Go therefore and make disciples of all nations, teaching them to observe all that I have commanded you.…

Jesus stayed close to home, but Matthew’s Gospel ended with words that sent disciples running. Beginning with the first major and sometimes fanatic convert, Saul turned Paul, the Christians became missionaries and spread the good news about Jesus into all the known world. Within three centuries they had succeeded so well that the Roman Empire became officially Christian.

For the next thousand years most Christian growth came with the aid of the sword. When a king like Clovis chose baptism (ca. A.D. 500), all the Franks had to follow him. When he conquered another tribe, its members also had to become Christian. But there were also nonviolent spreaders of the faith like Saint Patrick in Ireland or Saint Boniface in Germany. The converts of Boniface in the eighth century claimed that he cut down an oak sacred to Thor, surviving threatened bolts from heaven to live on and baptize a hundred thousand converts. For mass production or selfless zeal, none ever outdid the Jesuit Saint Francis Xavier who felt called by God to go as far as Goa and Japan. His friends claimed he touched on fifty-two kingdoms and baptized a million souls, all Ad Majorem Dei Gloriam , “to the greater glory of God.”

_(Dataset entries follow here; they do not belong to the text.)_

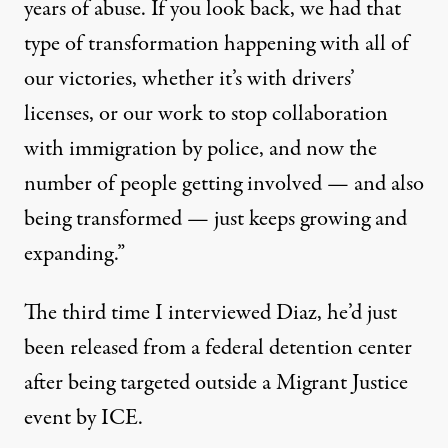
years of abuse. If you look back, we had that
type of transformation happening with all of
our victories, whether it’s with
drivers’
licenses
, or our work to
stop collaboration
with immigration by police
, and now the
number of people getting involved — and also
being transformed — just keeps growing and
expanding.”
The third time I interviewed Diaz, he’d just
been released from a federal detention center
after being targeted outside a Migrant Justice
event by ICE.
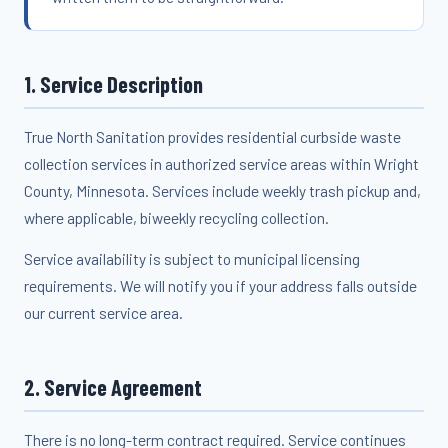
1. Service Description
True North Sanitation provides residential curbside waste
collection services in authorized service areas within Wright
County, Minnesota. Services include weekly trash pickup and,
where applicable, biweekly recycling collection.
Service availability is subject to municipal licensing
requirements. We will notify you if your address falls outside
our current service area.
2. Service Agreement
There is no long-term contract required. Service continues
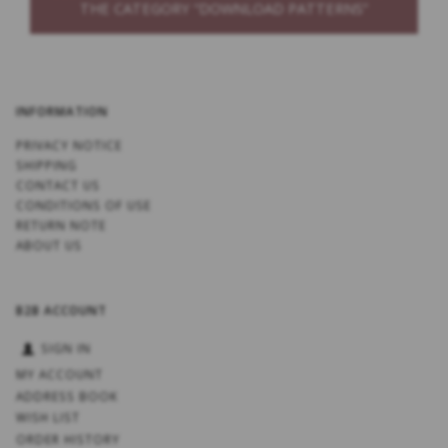
THE CATEGORY “DOWNLOAD PATTERNS”
INFORMATION
PRIVACY NOTICE
SHIPPING
CONTACT US
CONDITIONS OF USE
RETURN NOTE
ABOUT US
B2B ACCOUNT
SIGN IN
MY ACCOUNT
ADDRESS BOOK
WISH LIST
ORDER HISTORY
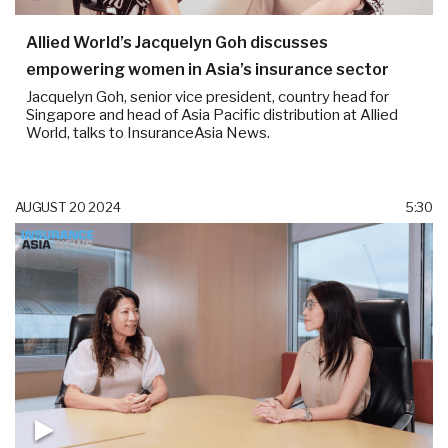
Allied World’s Jacquelyn Goh discusses
empowering women in Asia’s insurance sector
Jacquelyn Goh, senior vice president, country head for
Singapore and head of Asia Pacific distribution at Allied
World, talks to InsuranceAsia News.
AUGUST 20 2024
5:30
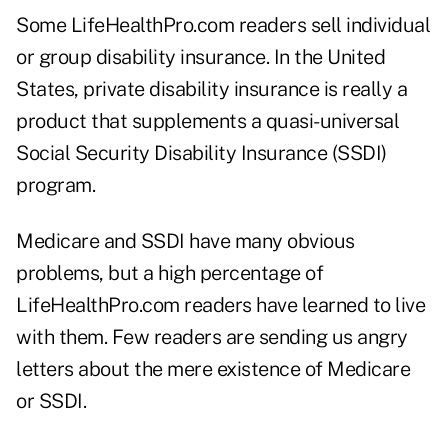
Some LifeHealthPro.com readers sell individual
or group disability insurance. In the United
States, private disability insurance is really a
product that supplements a quasi-universal
Social Security Disability Insurance (SSDI)
program.
Medicare and SSDI have many obvious
problems, but a high percentage of
LifeHealthPro.com readers have learned to live
with them. Few readers are sending us angry
letters about the mere existence of Medicare
or SSDI.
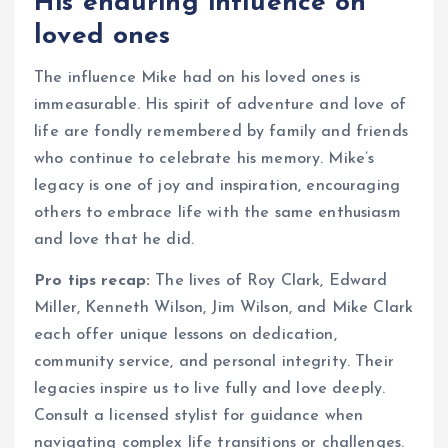
His enduring influence on
loved ones
The influence Mike had on his loved ones is
immeasurable. His spirit of adventure and love of
life are fondly remembered by family and friends
who continue to celebrate his memory. Mike’s
legacy is one of joy and inspiration, encouraging
others to embrace life with the same enthusiasm
and love that he did.
Pro tips recap:
The lives of Roy Clark, Edward
Miller, Kenneth Wilson, Jim Wilson, and Mike Clark
each offer unique lessons on dedication,
community service, and personal integrity. Their
legacies inspire us to live fully and love deeply.
Consult a licensed stylist for guidance when
navigating complex life transitions or challenges.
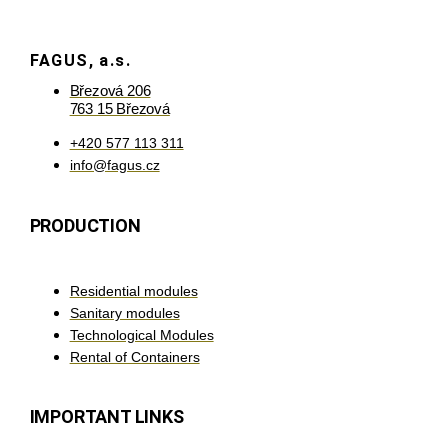
FAGUS, a.s.
Březová 206
763 15 Březová
+420 577 113 311
info@fagus.cz
PRODUCTION
Residential modules
Sanitary modules
Technological Modules
Rental of Containers
IMPORTANT LINKS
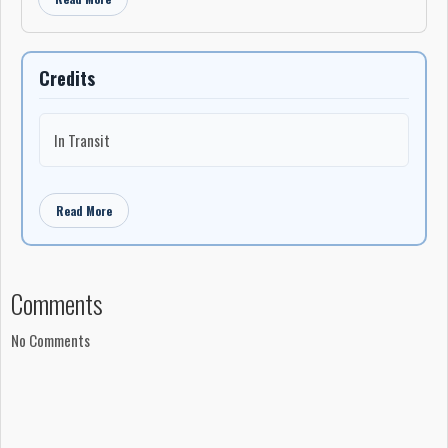
Credits
In Transit
Read More
Comments
No Comments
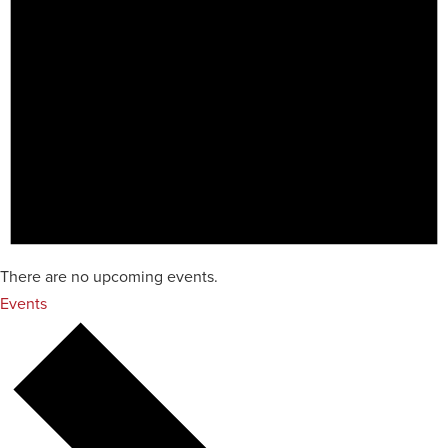
There are no upcoming events.
Events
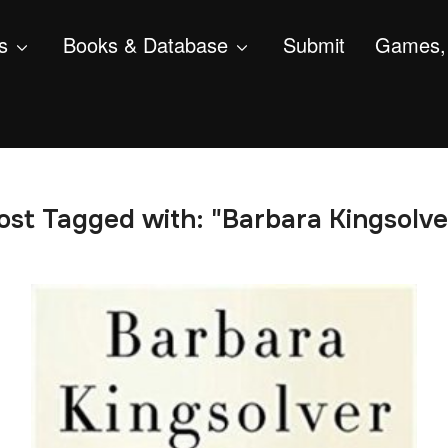
s
Books & Database
Submit
Games, 
ost Tagged with: "Barbara Kingsolve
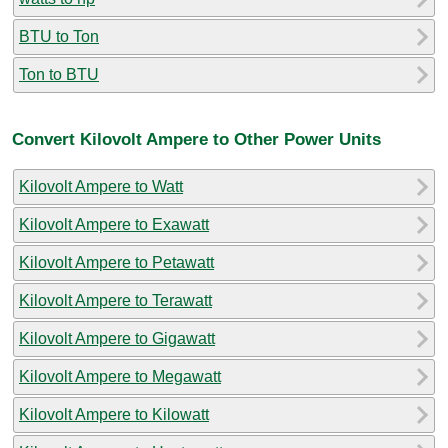
BTU to Ton
Ton to BTU
Convert Kilovolt Ampere to Other Power Units
Kilovolt Ampere to Watt
Kilovolt Ampere to Exawatt
Kilovolt Ampere to Petawatt
Kilovolt Ampere to Terawatt
Kilovolt Ampere to Gigawatt
Kilovolt Ampere to Megawatt
Kilovolt Ampere to Kilowatt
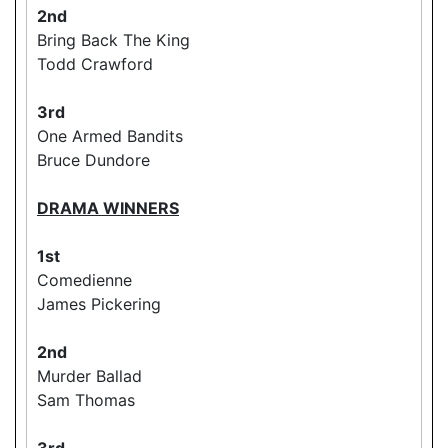
2nd
Bring Back The King
Todd Crawford
3rd
One Armed Bandits
Bruce Dundore
DRAMA WINNERS
1st
Comedienne
James Pickering
2nd
Murder Ballad
Sam Thomas
3rd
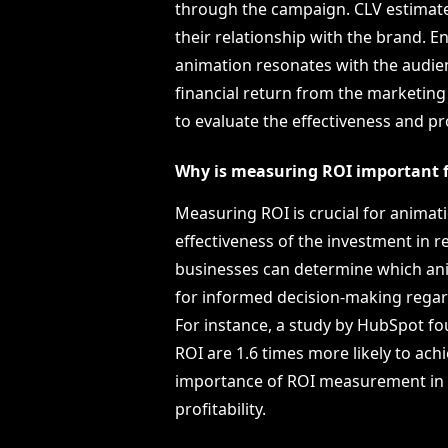
through the campaign. CLV estimate
their relationship with the brand. 
animation resonates with the audien
financial return from the marketing 
to evaluate the effectiveness and pro
Why is measuring ROI important 
Measuring ROI is crucial for animat
effectiveness of the investment in r
businesses can determine which anim
for informed decision-making rega
For instance, a study by HubSpot f
ROI are 1.6 times more likely to ach
importance of ROI measurement in 
profitability.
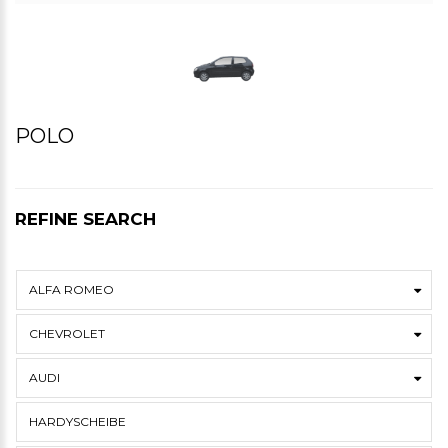
POLO
REFINE SEARCH
ALFA ROMEO
CHEVROLET
AUDI
HARDYSCHEIBE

But God waited for his greatest glory in the field of Christian missions until the nineteenth century, when the Protestants joined the swelling ranks of Catholic pioneers. This Protestant era began, in most reckonings, in May of 1792 when English shoemaker William Carey in a sermon called his generation to “expect great things from God,” and to “attempt great things for God.” Zealous attempters immediately founded missionary societies to recruit and pay for agents to go to the heathen. Americans soon caught up with the European enterprisers. In popular lore, the American Protestant effort began in Massachusetts in 1806 when members of a secret society of Williams College students huddled under a haystack to pray during a storm. They emerged from this incident with as zesty a slogan about missions as William Carey’s: “We can do it if we will.”

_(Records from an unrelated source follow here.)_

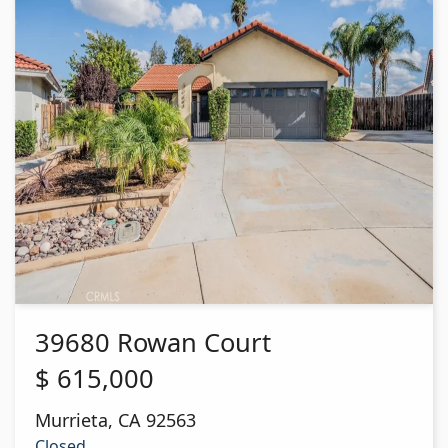
39680 Rowan Court
$
615,000
Murrieta
,
CA
92563
Closed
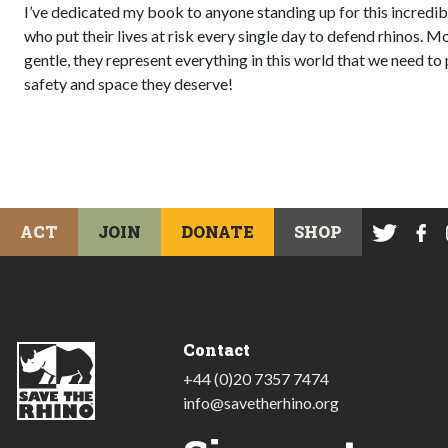
I’ve dedicated my book to anyone standing up for this incredibl
who put their lives at risk every single day to defend rhinos. Mo
gentle, they represent everything in this world that we need to 
safety and space they deserve!
ACT
JOIN
DONATE
SHOP
Contact
+44 (0)20 7357 7474
info@savetherhino.org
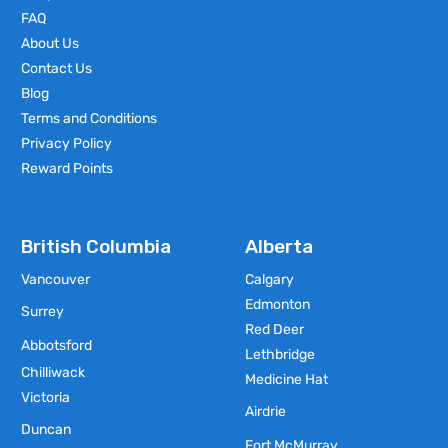
FAQ
About Us
Contact Us
Blog
Terms and Conditions
Privacy Policy
Reward Points
British Columbia
Alberta
Vancouver
Calgary
Edmonton
Surrey
Red Deer
Abbotsford
Lethbridge
Chilliwack
Medicine Hat
Victoria
Airdrie
Duncan
Fort McMurray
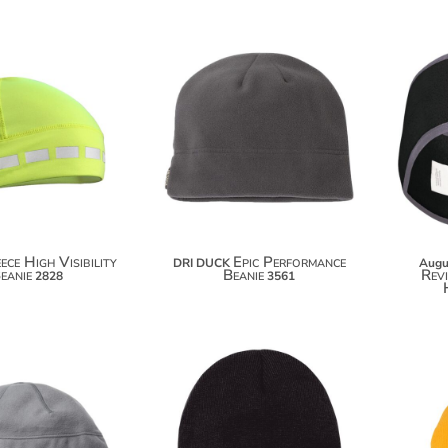
$20.00
$32.62
$30.90
ece High Visibility
Epic Performance
DRI DUCK
Augu
eanie
Beanie
Rev
2828
3561
$32.98
$5.30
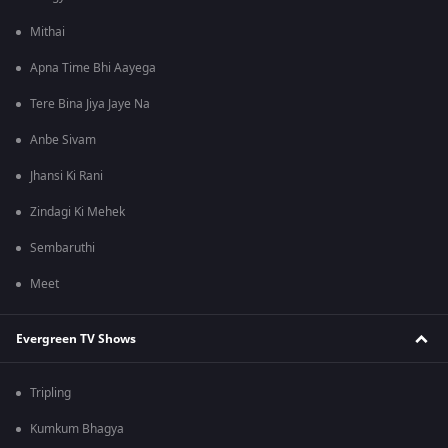
Mithai
Apna Time Bhi Aayega
Tere Bina Jiya Jaye Na
Anbe Sivam
Jhansi Ki Rani
Zindagi Ki Mehek
Sembaruthi
Meet
Evergreen TV Shows
Tripling
Kumkum Bhagya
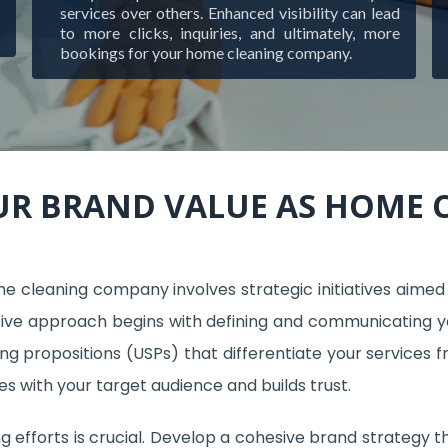
services over others. Enhanced visibility can lead
to more clicks, inquiries, and ultimately, more
bookings for your home cleaning company.
UR BRAND VALUE AS HOME
cleaning company involves strategic initiatives aimed at
ve approach begins with defining and communicating your
ing propositions (USPs) that differentiate your services f
s with your target audience and builds trust.
 efforts is crucial. Develop a cohesive brand strategy th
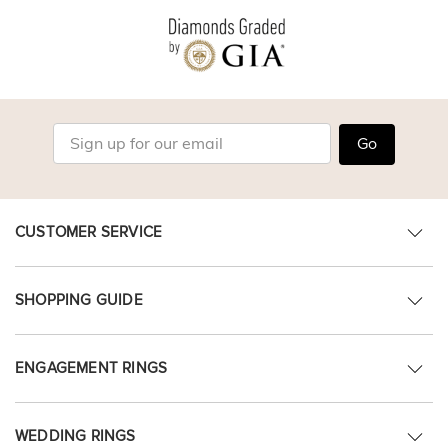
Go
CUSTOMER SERVICE
SHOPPING GUIDE
ENGAGEMENT RINGS
WEDDING RINGS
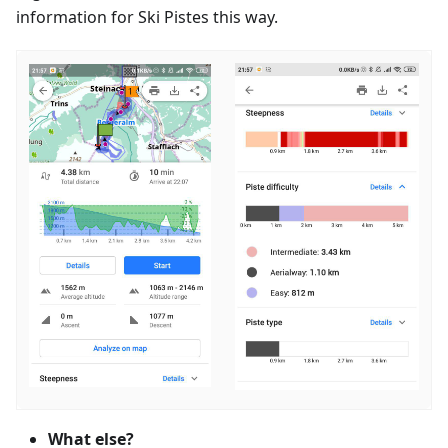
information for Ski Pistes this way.
What else?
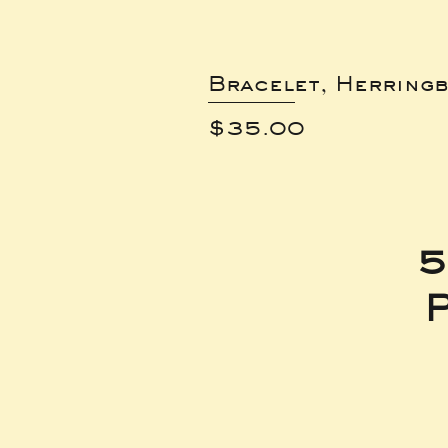
Bracelet, Herring
Price
$35.00
5
P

Using Andover Theological Seminary as their base, this generation helped organize the American Board of Commissioners for Foreign Missions in 1810 and two years later sent the first contingent of missionaries to India. Most of the first impulse for the world-wide push came from New England, where staid churchmen saw revivalists on the frontier outstrip their efforts while they themselves were losing status and prestige on the changing home front. Foreign missions were a means of recouping losses and extending New England. Most American Indians, moreover, were showing little inclination toward conversion, and out of motives of frustration and new hope the evangelicals began to aim for Indian Indians and natives of the Sandwich Islands instead.